Human parvovirus B19 (B19V) infection is not notifiable in Belarus and its most common clinical presentation erythema infectiosum (EI) is often difficult to distinguish from other exanthematous diseases. The objective of this study was to provide comprehensive data about EI epidemiology in Belarus based on the serological and molecular investigation of samples from measles and rubella discarded cases collected between 2005 and 2019. Overall, 4919 sera were investigated for IgM antibodies against B19V and the positive cases were analysed according to year, season and age.
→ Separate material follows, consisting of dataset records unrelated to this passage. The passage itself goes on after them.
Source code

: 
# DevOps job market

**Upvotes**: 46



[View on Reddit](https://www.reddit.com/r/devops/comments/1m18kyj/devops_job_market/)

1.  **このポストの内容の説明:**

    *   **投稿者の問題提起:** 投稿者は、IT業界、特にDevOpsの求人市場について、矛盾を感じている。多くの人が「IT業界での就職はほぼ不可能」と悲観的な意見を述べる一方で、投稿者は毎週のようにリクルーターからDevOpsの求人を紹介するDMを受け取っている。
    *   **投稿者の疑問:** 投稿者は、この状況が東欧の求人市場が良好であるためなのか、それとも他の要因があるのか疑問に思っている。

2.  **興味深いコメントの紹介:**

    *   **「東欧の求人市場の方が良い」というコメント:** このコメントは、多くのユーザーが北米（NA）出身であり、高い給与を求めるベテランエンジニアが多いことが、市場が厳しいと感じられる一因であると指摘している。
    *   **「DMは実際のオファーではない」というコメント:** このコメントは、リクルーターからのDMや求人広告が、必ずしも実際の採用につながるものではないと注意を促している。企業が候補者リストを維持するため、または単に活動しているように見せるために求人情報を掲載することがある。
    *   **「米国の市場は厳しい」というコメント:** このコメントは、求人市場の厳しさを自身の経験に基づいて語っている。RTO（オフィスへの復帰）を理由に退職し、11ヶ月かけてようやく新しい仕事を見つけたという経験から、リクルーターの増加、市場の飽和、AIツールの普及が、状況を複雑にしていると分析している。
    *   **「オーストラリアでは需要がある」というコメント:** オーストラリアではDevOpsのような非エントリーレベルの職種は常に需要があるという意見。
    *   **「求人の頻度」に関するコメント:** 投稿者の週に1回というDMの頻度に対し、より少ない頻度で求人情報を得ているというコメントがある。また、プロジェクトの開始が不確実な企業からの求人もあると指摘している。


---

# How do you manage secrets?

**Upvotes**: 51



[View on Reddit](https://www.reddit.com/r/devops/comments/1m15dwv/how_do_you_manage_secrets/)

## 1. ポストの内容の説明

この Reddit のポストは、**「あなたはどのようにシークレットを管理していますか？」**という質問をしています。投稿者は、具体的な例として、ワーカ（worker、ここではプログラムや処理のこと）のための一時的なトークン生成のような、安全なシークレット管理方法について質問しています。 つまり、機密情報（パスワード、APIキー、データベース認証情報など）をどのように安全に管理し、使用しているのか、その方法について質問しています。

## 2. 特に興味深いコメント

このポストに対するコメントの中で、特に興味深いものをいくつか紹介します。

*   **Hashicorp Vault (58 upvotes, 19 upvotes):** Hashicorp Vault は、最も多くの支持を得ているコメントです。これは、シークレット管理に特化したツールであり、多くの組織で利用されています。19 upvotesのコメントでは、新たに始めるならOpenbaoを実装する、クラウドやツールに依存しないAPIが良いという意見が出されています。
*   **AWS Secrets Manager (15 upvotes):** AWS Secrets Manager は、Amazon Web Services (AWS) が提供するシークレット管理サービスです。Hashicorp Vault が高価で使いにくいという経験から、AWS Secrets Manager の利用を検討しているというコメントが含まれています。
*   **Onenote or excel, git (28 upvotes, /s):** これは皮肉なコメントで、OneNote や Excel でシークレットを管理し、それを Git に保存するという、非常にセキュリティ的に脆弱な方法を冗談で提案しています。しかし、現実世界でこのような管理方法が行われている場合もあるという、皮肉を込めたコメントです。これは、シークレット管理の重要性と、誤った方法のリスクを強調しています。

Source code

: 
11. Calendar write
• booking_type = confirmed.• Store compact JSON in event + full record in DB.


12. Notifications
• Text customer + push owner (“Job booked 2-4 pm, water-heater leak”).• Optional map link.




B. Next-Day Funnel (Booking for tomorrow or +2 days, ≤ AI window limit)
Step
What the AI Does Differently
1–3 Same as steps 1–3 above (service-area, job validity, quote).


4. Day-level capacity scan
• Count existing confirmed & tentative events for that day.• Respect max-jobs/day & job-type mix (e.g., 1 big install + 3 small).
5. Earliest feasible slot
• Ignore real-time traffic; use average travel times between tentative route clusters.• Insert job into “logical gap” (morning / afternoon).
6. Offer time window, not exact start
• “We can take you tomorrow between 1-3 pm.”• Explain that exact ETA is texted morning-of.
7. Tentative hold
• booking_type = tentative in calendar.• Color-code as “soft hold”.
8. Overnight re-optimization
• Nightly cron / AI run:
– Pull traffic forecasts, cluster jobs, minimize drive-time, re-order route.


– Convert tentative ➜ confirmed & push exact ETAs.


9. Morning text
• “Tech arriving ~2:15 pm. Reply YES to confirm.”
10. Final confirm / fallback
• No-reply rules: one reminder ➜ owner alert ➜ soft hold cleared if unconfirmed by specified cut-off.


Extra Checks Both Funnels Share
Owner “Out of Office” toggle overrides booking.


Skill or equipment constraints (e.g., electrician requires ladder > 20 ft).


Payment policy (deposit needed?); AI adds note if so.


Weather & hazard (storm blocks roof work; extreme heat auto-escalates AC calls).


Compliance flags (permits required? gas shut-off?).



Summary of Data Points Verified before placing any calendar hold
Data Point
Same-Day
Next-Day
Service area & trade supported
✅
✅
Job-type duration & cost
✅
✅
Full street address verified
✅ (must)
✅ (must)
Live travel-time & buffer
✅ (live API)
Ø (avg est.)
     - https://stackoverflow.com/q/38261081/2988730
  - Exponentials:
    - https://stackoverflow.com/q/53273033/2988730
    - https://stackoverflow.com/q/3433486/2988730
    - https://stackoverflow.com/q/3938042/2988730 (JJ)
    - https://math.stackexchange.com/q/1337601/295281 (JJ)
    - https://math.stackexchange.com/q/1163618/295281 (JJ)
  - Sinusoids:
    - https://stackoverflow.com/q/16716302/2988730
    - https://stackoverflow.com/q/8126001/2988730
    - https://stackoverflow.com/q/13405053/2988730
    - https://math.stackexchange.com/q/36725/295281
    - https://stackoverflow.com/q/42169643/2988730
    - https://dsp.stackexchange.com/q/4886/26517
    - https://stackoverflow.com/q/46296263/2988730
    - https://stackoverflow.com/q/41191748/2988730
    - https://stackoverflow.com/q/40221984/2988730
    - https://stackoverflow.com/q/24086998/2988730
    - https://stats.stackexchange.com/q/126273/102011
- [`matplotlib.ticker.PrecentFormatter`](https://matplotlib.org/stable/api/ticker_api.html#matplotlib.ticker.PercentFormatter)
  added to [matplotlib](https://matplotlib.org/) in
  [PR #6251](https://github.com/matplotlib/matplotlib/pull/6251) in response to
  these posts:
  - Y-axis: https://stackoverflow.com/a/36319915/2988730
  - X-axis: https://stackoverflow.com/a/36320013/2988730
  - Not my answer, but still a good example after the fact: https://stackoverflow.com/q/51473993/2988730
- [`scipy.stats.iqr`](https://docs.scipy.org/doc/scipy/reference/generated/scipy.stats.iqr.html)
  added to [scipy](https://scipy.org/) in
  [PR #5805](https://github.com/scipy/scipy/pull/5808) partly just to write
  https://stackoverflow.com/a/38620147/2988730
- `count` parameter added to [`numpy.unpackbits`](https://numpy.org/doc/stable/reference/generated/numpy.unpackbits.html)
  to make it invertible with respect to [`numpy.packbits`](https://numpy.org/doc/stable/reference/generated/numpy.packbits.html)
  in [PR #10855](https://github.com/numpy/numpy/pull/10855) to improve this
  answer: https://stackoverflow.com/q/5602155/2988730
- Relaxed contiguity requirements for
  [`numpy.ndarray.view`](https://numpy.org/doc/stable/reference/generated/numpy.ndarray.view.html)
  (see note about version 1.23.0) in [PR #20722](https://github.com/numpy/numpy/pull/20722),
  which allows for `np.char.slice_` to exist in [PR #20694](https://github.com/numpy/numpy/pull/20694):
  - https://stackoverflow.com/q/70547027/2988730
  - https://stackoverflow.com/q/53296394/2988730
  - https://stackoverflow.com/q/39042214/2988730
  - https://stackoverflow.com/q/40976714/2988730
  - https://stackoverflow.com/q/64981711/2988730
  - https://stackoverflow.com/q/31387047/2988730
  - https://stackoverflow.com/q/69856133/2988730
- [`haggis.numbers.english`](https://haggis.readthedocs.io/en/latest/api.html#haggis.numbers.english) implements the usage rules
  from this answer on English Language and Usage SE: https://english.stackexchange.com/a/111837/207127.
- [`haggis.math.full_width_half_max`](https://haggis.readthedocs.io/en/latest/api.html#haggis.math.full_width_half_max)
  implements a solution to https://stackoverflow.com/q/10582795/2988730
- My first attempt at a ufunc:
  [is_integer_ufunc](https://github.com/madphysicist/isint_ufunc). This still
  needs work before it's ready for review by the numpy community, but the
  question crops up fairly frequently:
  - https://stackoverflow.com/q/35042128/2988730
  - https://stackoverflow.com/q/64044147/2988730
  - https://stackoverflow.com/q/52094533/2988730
B19V DNA was amplified by PCR in a total of 238 sera from all over the country, and sequenced for phylogenetic analyses. B19V infection was confirmed in 1377 (27.8%) measles and rubella discarded cases. Two high incidence periods and a seasonal increase of EI between mid-February to mid-July were identified. Children from 4 to 6 and from 7 to 10 years of age represented the largest groups of patients (22.51% and 22.66% of all cases, respectively), followed by adults between 20 and 29 years of age (14.23%). Among the 238 B19Vs sequenced, one belonged to subgenotype 3b and 237 to subgenotype 1a with 81 (34.2%) clustering with subtypes 1a1 and 153 (64.6%) with 1a2. Three strains (1.2%) formed an additional, well-supported cluster suggesting the presence of another subtype of 1a, tentatively named 1a3. The epidemiological and molecular analyses highlighted not only the prominent role of B19V in exanthematous diseases in Belarus, but also suggested a previously underestimated diversity of subgenotype 1a sequences with a third subtype 1a3.

Figure 1

Erythema infectiosum incidence per 100,000 population in Belarus between 2005 and 2019.

Figure 2

Seasonal trend of erythema infectiosum in Belarus calculated over the whole study period (2005–2019).

Figure 3

Proportion of B19V IgM positive patients by age group in Belarus between 2005 and 2019.

Figure 4

Erythema infectiosum incidence rates per 100,000 people of each age group, Belarus, 2005–2019.

Figure 5

Phylogenetic tree based on 994 nt of the NS1/VP1-unique region junction including the B19V sequences from Belarus. Only one representative strain is shown for identical sequences of subtypes 1a1 and 1a2, and the total number of sequences is added behind in brackets; all three sequences of the provisional subtype 1a3 are presented; the subgenotype 3b strain is marked with a black dot. The strains are named with location, epidemiological week and year or with country name and year/years for representative strains of identical sequences isolated at different time points and/or at different locations. The reference sequences are identified by GenBank accession number and name and are marked with an open circle. Only bootstrap values ≥ 70% (1000 replicates) are shown.

Figure 6

Prevalence of B19V 1a subtypes in individual years, Belarus, 2005–2019.

Figure 7

Phylogenetic tree based on 994 nt of the NS1/VP1-unique region junction. All sequences closely related to the 1a3 strains from Belarus available on Genbank were included. The sequences from Belarus are marked with a black dot. Only bootstrap values ≥ 70% (1000 replicates) are shown.